PhDs often have this notion that all the relevant evidence for something needs to be presented to maximize the chances that you will convince the reader. Not just different data showing the same thing, but also data showing different angles on the same message that makes it even more robust.
That’s not always wrong, but it sure doesn’t help persuade an audience that has stopped paying attention.
You need to calibrate how much data you include to back up your points. Too little and you’re just spewing folk wisdom. Too much and you’re drowning people in numbers they don’t want to swim in.
There’s no universal “right amount” of data for every situation. My suggestion? Test it out before you share it with the actual audience.
Clarity over precision
This last point is probably the only controversial one on this list. It’s one that I still struggle with, and you will probably fight for a long time.
Often when you’re writing for a non-technical audience, you have to choose between a simple statement that’s not very precise and a complex statement that’s confusing.
In most situations, a simpler sentence is the correct choice.
Before you hurl stones and demand I return my Ph.D., hear me out.
I’m not telling you to fabricate data or lie about the science.
Communication and storytelling is an art form. It’s a matter of putting information in a structure that captures people’s attention, makes them feel a certain way, gets them thinking differently, and motivates them to do something about it.
It’s not a scientific practice, but if you want to share knowledge with non-PhDs, you’re going to have to pick up some new skills.
To revisit the main point of all of these tips, the likely reason you’re trying to communicate outside of academic circles is to effect change.
You want your words to leave the audience in a different mindset than before. You want them to know things, internalize them, and act on them.
Sometimes precision gets in the way of that.
You’ve probably called someone out for doing this before. “They’ve completely skipped over the nuance!”
And you would be correct.
But then imagine someone asked you “If you had to assign that sentence a score, where 0 means totally false and 100 means totally true, what would the score be?”
If that sentence scores 80 out of 100, it’s probably good to go.
Is 80 out of 100 universal, or a specific number you measure? Absolutely not.
But it’s an example of what it means to simplify a message to get the point across.
If you’ve only written for an academic audience, this advice sounds like heresy. How DARE you suggest I compromise on the truth for the sake of simplicity?
Your discomfort comes from a quirk of academic culture.

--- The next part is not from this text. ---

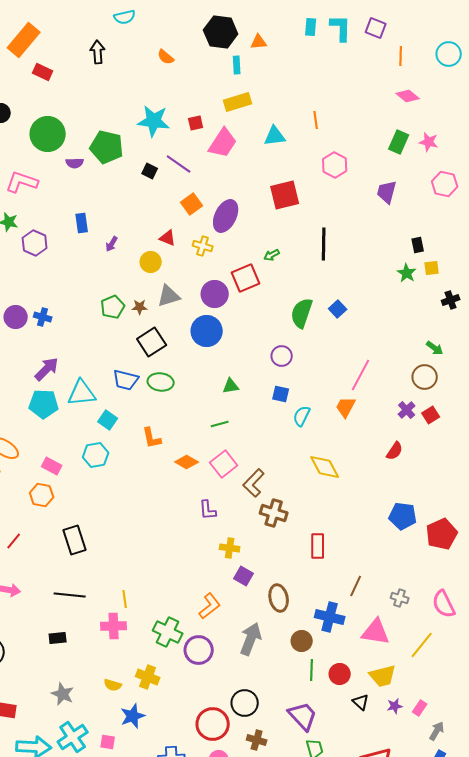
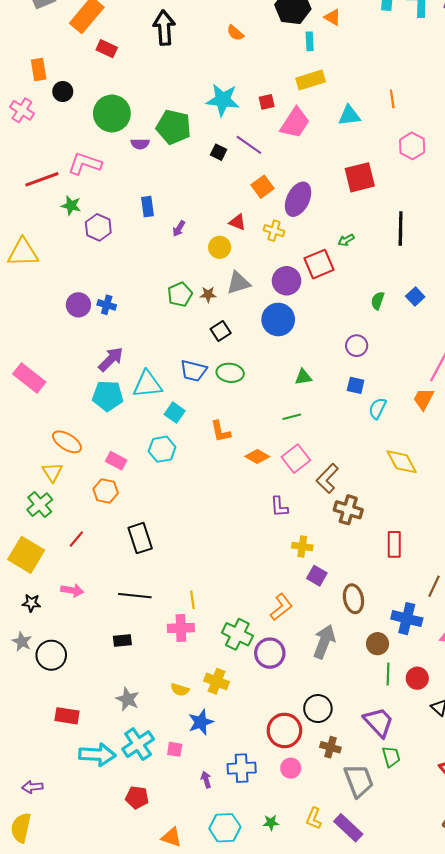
orange triangle: (259, 42) -> (333, 17), turned 36
black arrow: (98, 52) -> (164, 28), size x1.4
green semicircle: (302, 313) -> (378, 301), size x0.6
black square: (152, 342) -> (221, 331), size x0.7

Scholars are expected to be able to take complex pieces of information and quickly come to a reasonable conclusion. Especially if it’s information related to their field. If they don’t understand what you wrote, that’s THEIR fault and responsibility to rectify.
When you communicate to the rest of the world, it’s YOUR responsibility as a communicator to make sure people get it.
At the end of the day, it’s about priorities
Unless you get good, you have to decide.
The choice is between having your audience know a condensed version of what you know, versus your audience getting bored and confused, having learned nothing because you couldn’t escape your PhD training.